For disordered structures, random light scattering and interference can produce an effect called localization, in which a light wave becomes “stuck” in closed paths inside the material, bouncing back and forth in complex looping paths called “modes”. Photons cannot easily escape but instead travel around in circles inside the medium.
This effect should occur for all types of waves, be they light, sound or the wavefunctions of electrons or atoms. It was predicted in 1958 by Philip Anderson, who bagged the 1977 Nobel Prize for Physics for his discovery. If Anderson localization could be made to occur inside a device that works by absorbing photons (a solar cell, for example), then the cell could be more efficient at converting light into electricity. In LEDs the opposite effect would be seen – photons would build up in the device and lasing would be seen in certain regions as the photons started interacting with each other. This would reduce the threshold for light emission, thereby leading to better LEDs, explains team leader Otto Muskens of the University of Southampton.
Critical threshold
Observing the effects of Anderson localization in real experiments is no easy task, however. In metals, interactions between electrons have so far made it impossible to isolate a distinctive signature of the effect. Researchers have enjoyed more luck studying localization effects in the laboratory using acoustic and matter waves.
Light shows great promise for observing Anderson localization because, unlike electrons, photons do not interact significantly with each other; however, there are challenges. “For light waves in 3D materials, we can only analyse the light that ‘leaks out’ of a material,” says Muskens, “but in our new experiments we have clearly seen some of the predicted interference patterns near a so-called critical threshold for Anderson localization. Such observations are exciting in themselves because they show that we are very close to seeing the real Anderson-localization regime.”
The Southampton team studied a mat of gallium phosphide (GaP) semiconductor nanowires, made with the help of colleagues at the University of Eindhoven and Philips Research Laboratories in Germany. GaP is one of the strongest 3D light-scattering materials known and the researchers were able to convert a coherent laser beam into random light by passing the beam through the nanowire structure.
Strongly correlated transport
“By using methods from statistical optics, we were able to show that the laser light becomes ‘grainy’ after passing through the GaP mat,” Muskens explains. “We collected several thousand different snapshots of these grainy light patterns leaking out of different places on the sample, something that allowed us to compare our results with theoretical predictions.”
It turns out that the light transported through the nanowires does not become completely random but still remains strongly correlated. Light waves interact inside the nanostructure thanks to an effect called mesoscopic interference. Such strongly correlated transport invalidates conventional light-diffusion models for describing photon transport and emission in certain nanostructures, like these light-scattering nanowire mats, says Muskens.
“More is different”
In this experiment, mesoscopic refers to a length scale between that of the individual nanowires and the macroscopic scale of the sample, Muskens explains. “In practice, mesoscopic effects become important on a scale of 10–100 times the diameter of the nanowires, but it is important for us to be able to distinguish collective effects from the effects caused by single nanowires,” he says. “Anderson himself once said that ‘more is different’ (the title of one of his papers), implying that when you increase the complexity and scale of a system, new physics will emerge. It is not just the simple sum of the individual building blocks (nanowires in our case) that is important, but how the blocks are arranged. A good example of this principle is high-temperature superconductivity, but in photonics an emergent phenomenon is wave localization.”

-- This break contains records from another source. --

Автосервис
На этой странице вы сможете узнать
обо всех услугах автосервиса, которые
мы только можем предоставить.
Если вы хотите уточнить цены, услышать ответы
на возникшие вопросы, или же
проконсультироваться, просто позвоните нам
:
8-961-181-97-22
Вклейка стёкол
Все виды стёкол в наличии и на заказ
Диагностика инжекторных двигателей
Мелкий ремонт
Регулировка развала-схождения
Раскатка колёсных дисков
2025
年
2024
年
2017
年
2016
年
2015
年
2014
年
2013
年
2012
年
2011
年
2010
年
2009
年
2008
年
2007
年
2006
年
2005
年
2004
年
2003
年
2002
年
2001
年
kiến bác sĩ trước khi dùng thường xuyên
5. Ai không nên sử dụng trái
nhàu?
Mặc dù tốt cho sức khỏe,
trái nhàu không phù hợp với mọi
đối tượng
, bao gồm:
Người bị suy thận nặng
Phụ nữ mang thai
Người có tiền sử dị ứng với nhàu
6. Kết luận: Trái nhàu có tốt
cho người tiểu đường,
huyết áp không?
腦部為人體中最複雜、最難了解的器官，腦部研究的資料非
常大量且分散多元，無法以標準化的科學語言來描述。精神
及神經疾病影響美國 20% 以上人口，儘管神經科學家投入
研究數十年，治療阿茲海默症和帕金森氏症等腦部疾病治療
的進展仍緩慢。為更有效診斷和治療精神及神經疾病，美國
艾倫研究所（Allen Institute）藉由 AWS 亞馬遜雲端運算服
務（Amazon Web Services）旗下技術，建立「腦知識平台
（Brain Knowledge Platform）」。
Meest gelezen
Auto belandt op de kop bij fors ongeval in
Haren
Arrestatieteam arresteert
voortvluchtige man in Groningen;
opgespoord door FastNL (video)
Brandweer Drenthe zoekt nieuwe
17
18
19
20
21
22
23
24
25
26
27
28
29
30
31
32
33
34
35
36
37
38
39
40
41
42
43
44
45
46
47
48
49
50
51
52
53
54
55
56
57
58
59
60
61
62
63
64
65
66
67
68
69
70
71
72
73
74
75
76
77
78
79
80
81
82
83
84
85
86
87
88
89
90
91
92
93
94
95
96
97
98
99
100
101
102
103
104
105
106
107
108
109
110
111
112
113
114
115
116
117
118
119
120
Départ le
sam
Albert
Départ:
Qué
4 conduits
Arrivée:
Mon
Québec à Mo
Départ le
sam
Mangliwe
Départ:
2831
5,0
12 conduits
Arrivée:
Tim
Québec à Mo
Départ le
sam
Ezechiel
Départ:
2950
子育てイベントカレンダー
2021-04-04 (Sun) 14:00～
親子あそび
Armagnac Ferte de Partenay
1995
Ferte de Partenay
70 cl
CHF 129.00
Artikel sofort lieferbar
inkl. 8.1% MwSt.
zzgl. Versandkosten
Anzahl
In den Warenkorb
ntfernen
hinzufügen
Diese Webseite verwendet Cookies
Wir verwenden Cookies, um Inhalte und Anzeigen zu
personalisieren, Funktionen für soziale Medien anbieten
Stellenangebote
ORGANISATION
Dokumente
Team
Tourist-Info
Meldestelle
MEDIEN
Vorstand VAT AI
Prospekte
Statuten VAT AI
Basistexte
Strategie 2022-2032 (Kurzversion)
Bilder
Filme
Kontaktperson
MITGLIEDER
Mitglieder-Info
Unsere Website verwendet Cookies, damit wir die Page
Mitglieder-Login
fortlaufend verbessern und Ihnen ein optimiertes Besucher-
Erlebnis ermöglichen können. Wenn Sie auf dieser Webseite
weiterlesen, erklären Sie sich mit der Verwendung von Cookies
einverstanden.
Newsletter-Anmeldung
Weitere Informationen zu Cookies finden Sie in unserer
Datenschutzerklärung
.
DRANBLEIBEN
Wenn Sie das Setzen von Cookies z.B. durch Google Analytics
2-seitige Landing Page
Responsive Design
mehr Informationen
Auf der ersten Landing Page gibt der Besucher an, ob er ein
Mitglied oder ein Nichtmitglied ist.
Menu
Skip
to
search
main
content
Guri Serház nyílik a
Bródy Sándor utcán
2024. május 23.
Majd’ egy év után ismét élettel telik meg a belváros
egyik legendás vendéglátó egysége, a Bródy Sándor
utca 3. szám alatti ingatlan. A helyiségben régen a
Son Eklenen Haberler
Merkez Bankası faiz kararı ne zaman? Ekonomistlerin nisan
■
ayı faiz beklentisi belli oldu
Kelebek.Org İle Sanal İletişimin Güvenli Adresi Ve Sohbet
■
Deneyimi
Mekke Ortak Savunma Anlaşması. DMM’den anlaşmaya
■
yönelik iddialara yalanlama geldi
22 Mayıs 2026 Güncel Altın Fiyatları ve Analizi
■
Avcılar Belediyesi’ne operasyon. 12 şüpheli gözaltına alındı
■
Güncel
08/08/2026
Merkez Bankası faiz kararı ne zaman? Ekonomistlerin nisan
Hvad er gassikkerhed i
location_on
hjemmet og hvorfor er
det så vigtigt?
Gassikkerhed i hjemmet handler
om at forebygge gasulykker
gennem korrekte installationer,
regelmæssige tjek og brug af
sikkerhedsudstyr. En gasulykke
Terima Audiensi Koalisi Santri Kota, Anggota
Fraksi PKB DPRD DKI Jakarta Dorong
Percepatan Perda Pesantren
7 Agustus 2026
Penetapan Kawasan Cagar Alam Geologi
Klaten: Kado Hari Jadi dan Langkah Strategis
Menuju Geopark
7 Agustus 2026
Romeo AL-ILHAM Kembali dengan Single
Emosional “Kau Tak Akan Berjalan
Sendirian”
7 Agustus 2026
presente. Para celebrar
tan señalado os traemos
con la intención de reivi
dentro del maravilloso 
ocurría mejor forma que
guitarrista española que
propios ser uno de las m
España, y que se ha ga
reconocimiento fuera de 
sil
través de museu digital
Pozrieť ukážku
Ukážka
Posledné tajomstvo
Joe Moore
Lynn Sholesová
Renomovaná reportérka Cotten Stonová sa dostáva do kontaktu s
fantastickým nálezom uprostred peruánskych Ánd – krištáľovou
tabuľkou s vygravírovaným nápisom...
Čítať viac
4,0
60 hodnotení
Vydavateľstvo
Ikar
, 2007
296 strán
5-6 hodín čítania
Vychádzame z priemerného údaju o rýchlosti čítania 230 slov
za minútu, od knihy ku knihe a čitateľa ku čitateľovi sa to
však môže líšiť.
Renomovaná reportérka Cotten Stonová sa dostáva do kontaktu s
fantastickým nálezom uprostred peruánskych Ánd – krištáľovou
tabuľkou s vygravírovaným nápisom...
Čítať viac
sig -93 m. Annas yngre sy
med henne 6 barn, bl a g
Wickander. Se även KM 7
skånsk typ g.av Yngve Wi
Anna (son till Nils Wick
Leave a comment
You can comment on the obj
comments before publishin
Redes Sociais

Because arrays of nanowires are increasingly being used in technologies such as LEDs and solar cells, such mesoscopic effects might be exploited to improve these applications. “It is particularly tempting to think about how increased light trapping might enhance nanowire photovoltaics. For example, the effect of trapped light travelling in circles could be used to increase light absorption in thin-film devices. We might even be able to improve LED performance by coupling to the light looping modes, but much more research is still needed before we can say this with any certainty,” says Muskens.
The current work is published in Nature Photonics.